A pioneer electric car of great historical significance will be going to auction during Monterey Car Week next month. Built by electric car pioneer Andrew L. Riker, the car won three of America's first car races, and was exhibited alongside the famous Lohner Porsche at the 1900 Exposition Universalle Internationale in Paris, winning the Gold Medal.

Winning a Gold Medal at such a prestigious exhibition was a massive triumph for the company – the highest award for excellence available for a product at the time. For example, Campbell's Soup won a Gold Medal at the same Expo and still exhibits that Gold Medal on the label of its soup cans.

The car's provenance is also remarkable, having been built by Andrew L Riker, one of the giants of the American Automotive Industry. Riker was a co-founder and inaugural President of the Society of Automotive Engineers, with Henry Ford as his Vice-President. After selling his electric car company to transport magnate Albert Pope, he moved to Locomobile, where he designed the company's first production gas-powered car.

This car was then used by Andrew Riker's wife, Edith Riker, until 1930, when it was gifted to the Henry Ford Museum. It remained in the Ford Museum until the collection was auctioned in 1985, being purchased by the Riker family, and the current owners were entrusted to maintain the car for the family. The current owners purchased the car from the Riker family, along with its original personalized leather licence plate "A.L.R."

By far the most astonishing aspect of this living historical artifact is that it is in entirely original, unrestored condition some 121 years after it was built, something unprecedented in the automotive world.

Prompt
Name every person mentioned by name in the page excerpt about the Riker electric car.

Record set
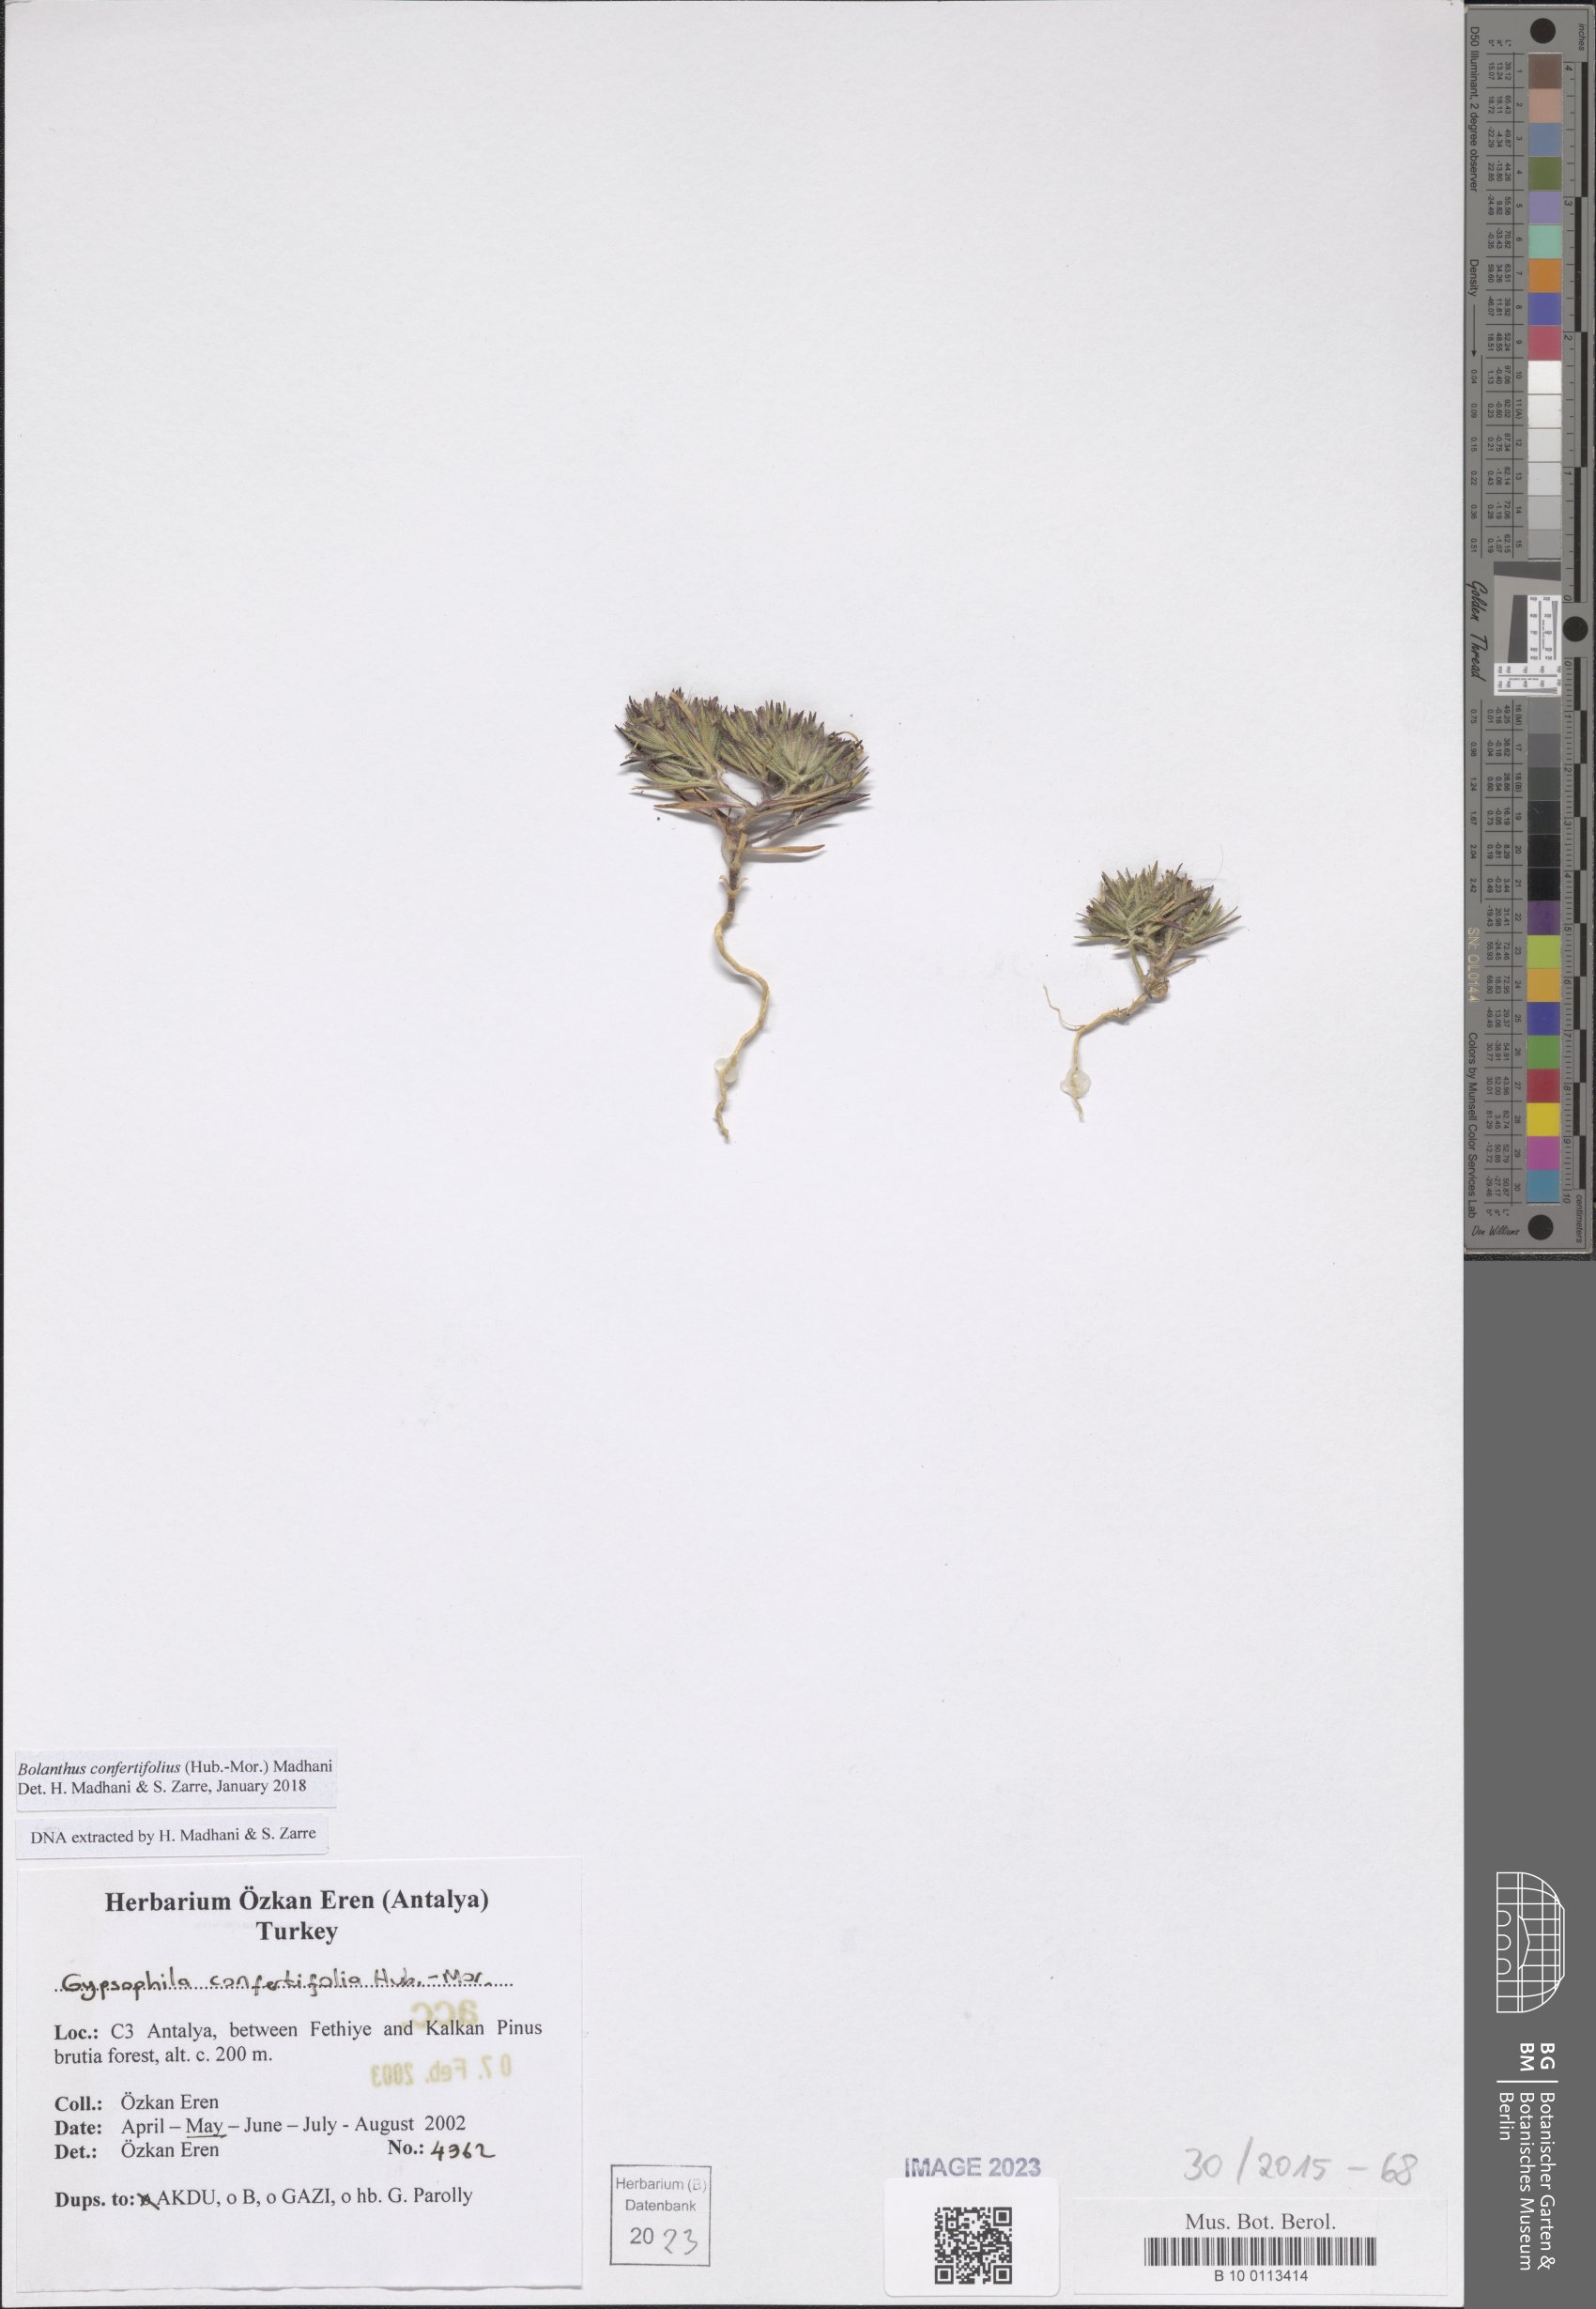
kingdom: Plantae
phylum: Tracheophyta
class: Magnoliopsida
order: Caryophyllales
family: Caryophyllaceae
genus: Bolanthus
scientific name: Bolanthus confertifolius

Result
Andrew L. Riker
Henry Ford
Albert Pope
Edith Riker